%%
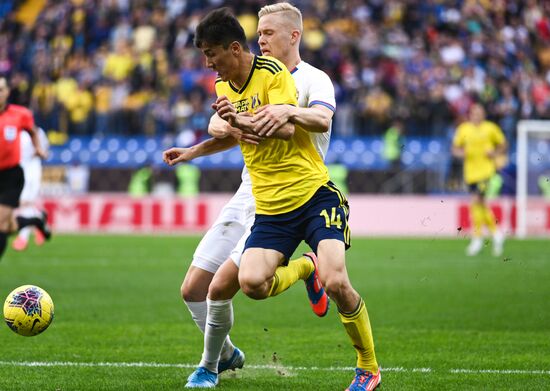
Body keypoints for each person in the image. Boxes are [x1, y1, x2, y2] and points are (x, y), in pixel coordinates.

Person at [165, 5, 380, 390]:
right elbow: (228, 124)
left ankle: (367, 366)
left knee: (334, 282)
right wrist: (198, 147)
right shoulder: (233, 79)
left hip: (310, 191)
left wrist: (284, 111)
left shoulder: (308, 79)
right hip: (260, 194)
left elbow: (318, 119)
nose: (260, 39)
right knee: (230, 286)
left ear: (293, 36)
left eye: (267, 33)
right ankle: (302, 270)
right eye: (258, 33)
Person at [0, 76, 51, 261]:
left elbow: (32, 131)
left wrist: (38, 147)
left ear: (7, 92)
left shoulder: (20, 114)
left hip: (11, 176)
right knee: (8, 226)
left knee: (0, 225)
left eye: (1, 89)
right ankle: (34, 220)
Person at [452, 103, 507, 256]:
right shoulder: (464, 129)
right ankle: (496, 234)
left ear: (483, 114)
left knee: (476, 201)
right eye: (474, 113)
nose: (477, 115)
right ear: (470, 114)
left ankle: (477, 238)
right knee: (480, 204)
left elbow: (503, 145)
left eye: (480, 113)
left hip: (485, 172)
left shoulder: (490, 128)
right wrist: (462, 153)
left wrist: (494, 153)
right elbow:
%%
→ ASSIGNMENT: Please reproduce, exactly as they appear above, the lines from the line containing "left elbow: (318, 119)" up to and including the line containing "left ankle: (477, 238)".

→ TASK RESULT:
left elbow: (318, 119)
nose: (260, 39)
right knee: (230, 286)
left ear: (293, 36)
left eye: (267, 33)
right ankle: (302, 270)
right eye: (258, 33)
Person at [0, 76, 51, 261]:
left elbow: (32, 131)
left wrist: (38, 147)
left ear: (7, 92)
left shoulder: (20, 114)
left hip: (11, 176)
right knee: (8, 226)
left knee: (0, 225)
left eye: (1, 89)
right ankle: (34, 220)
Person at [452, 103, 507, 256]:
right shoulder: (464, 129)
right ankle: (496, 234)
left ear: (483, 114)
left knee: (476, 201)
right eye: (474, 113)
nose: (477, 115)
right ear: (470, 114)
left ankle: (477, 238)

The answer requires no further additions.